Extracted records
⟨

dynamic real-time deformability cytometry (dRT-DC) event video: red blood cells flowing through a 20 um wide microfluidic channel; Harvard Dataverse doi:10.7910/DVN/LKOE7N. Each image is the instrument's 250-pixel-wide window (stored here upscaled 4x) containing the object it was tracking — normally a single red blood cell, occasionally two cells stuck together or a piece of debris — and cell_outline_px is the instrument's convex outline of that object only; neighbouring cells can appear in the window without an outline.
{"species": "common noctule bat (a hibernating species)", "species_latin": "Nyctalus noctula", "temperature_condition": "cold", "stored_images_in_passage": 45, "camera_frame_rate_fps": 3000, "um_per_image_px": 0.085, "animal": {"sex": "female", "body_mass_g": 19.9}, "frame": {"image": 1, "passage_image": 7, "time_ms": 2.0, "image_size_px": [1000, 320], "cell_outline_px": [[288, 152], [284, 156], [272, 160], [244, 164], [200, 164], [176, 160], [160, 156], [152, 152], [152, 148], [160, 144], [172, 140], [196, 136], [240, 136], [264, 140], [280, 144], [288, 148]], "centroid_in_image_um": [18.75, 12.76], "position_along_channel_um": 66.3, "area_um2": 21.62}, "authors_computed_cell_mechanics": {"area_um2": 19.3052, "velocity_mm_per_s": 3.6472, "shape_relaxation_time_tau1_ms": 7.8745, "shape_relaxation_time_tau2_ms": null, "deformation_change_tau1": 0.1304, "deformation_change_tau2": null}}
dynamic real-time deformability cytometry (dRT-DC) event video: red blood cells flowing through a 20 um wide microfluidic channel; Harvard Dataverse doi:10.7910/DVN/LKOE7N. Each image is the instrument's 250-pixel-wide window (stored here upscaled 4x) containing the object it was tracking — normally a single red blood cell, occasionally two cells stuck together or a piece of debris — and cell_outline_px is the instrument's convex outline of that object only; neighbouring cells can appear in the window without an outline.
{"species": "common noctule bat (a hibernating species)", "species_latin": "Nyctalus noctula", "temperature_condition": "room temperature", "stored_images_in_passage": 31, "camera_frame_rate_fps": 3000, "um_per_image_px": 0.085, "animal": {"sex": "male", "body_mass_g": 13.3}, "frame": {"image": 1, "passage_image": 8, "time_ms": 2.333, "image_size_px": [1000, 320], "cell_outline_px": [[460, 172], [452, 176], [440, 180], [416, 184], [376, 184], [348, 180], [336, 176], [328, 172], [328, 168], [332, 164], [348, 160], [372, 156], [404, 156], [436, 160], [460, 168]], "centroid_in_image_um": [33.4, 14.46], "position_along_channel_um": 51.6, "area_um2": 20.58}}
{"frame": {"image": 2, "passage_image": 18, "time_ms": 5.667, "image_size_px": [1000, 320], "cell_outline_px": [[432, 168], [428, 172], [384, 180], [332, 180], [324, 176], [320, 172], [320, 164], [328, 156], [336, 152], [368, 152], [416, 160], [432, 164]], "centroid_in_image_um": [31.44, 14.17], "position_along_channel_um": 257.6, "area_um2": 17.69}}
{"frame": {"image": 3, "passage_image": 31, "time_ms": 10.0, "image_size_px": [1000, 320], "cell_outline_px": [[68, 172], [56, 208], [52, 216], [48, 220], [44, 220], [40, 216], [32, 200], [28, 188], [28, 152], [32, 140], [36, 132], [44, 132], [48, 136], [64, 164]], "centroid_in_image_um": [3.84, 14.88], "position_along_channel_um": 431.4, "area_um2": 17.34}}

⟩

▶ _Requirement_
Could you transcribe the records in full, exactly?

▶ _The output_
dynamic real-time deformability cytometry (dRT-DC) event video: red blood cells flowing through a 20 um wide microfluidic channel; Harvard Dataverse doi:10.7910/DVN/LKOE7N. Each image is the instrument's 250-pixel-wide window (stored here upscaled 4x) containing the object it was tracking — normally a single red blood cell, occasionally two cells stuck together or a piece of debris — and cell_outline_px is the instrument's convex outline of that object only; neighbouring cells can appear in the window without an outline.
{"species": "common noctule bat (a hibernating species)", "species_latin": "Nyctalus noctula", "temperature_condition": "cold", "stored_images_in_passage": 45, "camera_frame_rate_fps": 3000, "um_per_image_px": 0.085, "animal": {"sex": "female", "body_mass_g": 19.9}, "frame": {"image": 1, "passage_image": 7, "time_ms": 2.0, "image_size_px": [1000, 320], "cell_outline_px": [[288, 152], [284, 156], [272, 160], [244, 164], [200, 164], [176, 160], [160, 156], [152, 152], [152, 148], [160, 144], [172, 140], [196, 136], [240, 136], [264, 140], [280, 144], [288, 148]], "centroid_in_image_um": [18.75, 12.76], "position_along_channel_um": 66.3, "area_um2": 21.62}, "authors_computed_cell_mechanics": {"area_um2": 19.3052, "velocity_mm_per_s": 3.6472, "shape_relaxation_time_tau1_ms": 7.8745, "shape_relaxation_time_tau2_ms": null, "deformation_change_tau1": 0.1304, "deformation_change_tau2": null}}
dynamic real-time deformability cytometry (dRT-DC) event video: red blood cells flowing through a 20 um wide microfluidic channel; Harvard Dataverse doi:10.7910/DVN/LKOE7N. Each image is the instrument's 250-pixel-wide window (stored here upscaled 4x) containing the object it was tracking — normally a single red blood cell, occasionally two cells stuck together or a piece of debris — and cell_outline_px is the instrument's convex outline of that object only; neighbouring cells can appear in the window without an outline.
{"species": "common noctule bat (a hibernating species)", "species_latin": "Nyctalus noctula", "temperature_condition": "room temperature", "stored_images_in_passage": 31, "camera_frame_rate_fps": 3000, "um_per_image_px": 0.085, "animal": {"sex": "male", "body_mass_g": 13.3}, "frame": {"image": 1, "passage_image": 8, "time_ms": 2.333, "image_size_px": [1000, 320], "cell_outline_px": [[460, 172], [452, 176], [440, 180], [416, 184], [376, 184], [348, 180], [336, 176], [328, 172], [328, 168], [332, 164], [348, 160], [372, 156], [404, 156], [436, 160], [460, 168]], "centroid_in_image_um": [33.4, 14.46], "position_along_channel_um": 51.6, "area_um2": 20.58}}
{"frame": {"image": 2, "passage_image": 18, "time_ms": 5.667, "image_size_px": [1000, 320], "cell_outline_px": [[432, 168], [428, 172], [384, 180], [332, 180], [324, 176], [320, 172], [320, 164], [328, 156], [336, 152], [368, 152], [416, 160], [432, 164]], "centroid_in_image_um": [31.44, 14.17], "position_along_channel_um": 257.6, "area_um2": 17.69}}
{"frame": {"image": 3, "passage_image": 31, "time_ms": 10.0, "image_size_px": [1000, 320], "cell_outline_px": [[68, 172], [56, 208], [52, 216], [48, 220], [44, 220], [40, 216], [32, 200], [28, 188], [28, 152], [32, 140], [36, 132], [44, 132], [48, 136], [64, 164]], "centroid_in_image_um": [3.84, 14.88], "position_along_channel_um": 431.4, "area_um2": 17.34}}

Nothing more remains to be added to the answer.